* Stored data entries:

*-*-*

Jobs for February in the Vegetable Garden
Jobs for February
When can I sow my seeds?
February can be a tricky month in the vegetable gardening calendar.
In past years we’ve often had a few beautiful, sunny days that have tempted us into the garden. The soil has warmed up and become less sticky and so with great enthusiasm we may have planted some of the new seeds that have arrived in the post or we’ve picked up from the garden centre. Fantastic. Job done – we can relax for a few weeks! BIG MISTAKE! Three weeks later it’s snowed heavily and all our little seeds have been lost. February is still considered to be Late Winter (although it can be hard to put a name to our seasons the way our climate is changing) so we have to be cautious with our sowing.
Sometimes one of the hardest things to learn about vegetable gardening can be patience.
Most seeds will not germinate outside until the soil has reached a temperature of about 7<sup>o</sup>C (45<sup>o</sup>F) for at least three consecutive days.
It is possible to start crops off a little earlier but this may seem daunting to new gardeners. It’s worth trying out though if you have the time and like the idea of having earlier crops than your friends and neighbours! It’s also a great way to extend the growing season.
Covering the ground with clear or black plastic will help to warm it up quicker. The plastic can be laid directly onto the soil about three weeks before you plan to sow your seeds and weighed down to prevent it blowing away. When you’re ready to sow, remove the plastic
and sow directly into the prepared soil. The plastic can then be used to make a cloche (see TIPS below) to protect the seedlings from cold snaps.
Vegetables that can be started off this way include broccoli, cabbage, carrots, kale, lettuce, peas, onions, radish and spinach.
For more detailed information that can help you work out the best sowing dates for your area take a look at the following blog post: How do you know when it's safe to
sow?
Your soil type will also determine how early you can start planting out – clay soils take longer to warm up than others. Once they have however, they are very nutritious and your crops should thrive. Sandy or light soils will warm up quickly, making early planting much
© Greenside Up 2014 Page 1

*-*-*

* Task objective:
Where in the entries above does the word "directly" appear? Copy each line that has it.

* Exercise output:
Covering the ground with clear or black plastic will help to warm it up quicker. The plastic can be laid directly onto the soil about three weeks before you plan to sow your seeds and weighed down to prevent it blowing away. When you’re ready to sow, remove the plastic
and sow directly into the prepared soil. The plastic can then be used to make a cloche (see TIPS below) to protect the seedlings from cold snaps.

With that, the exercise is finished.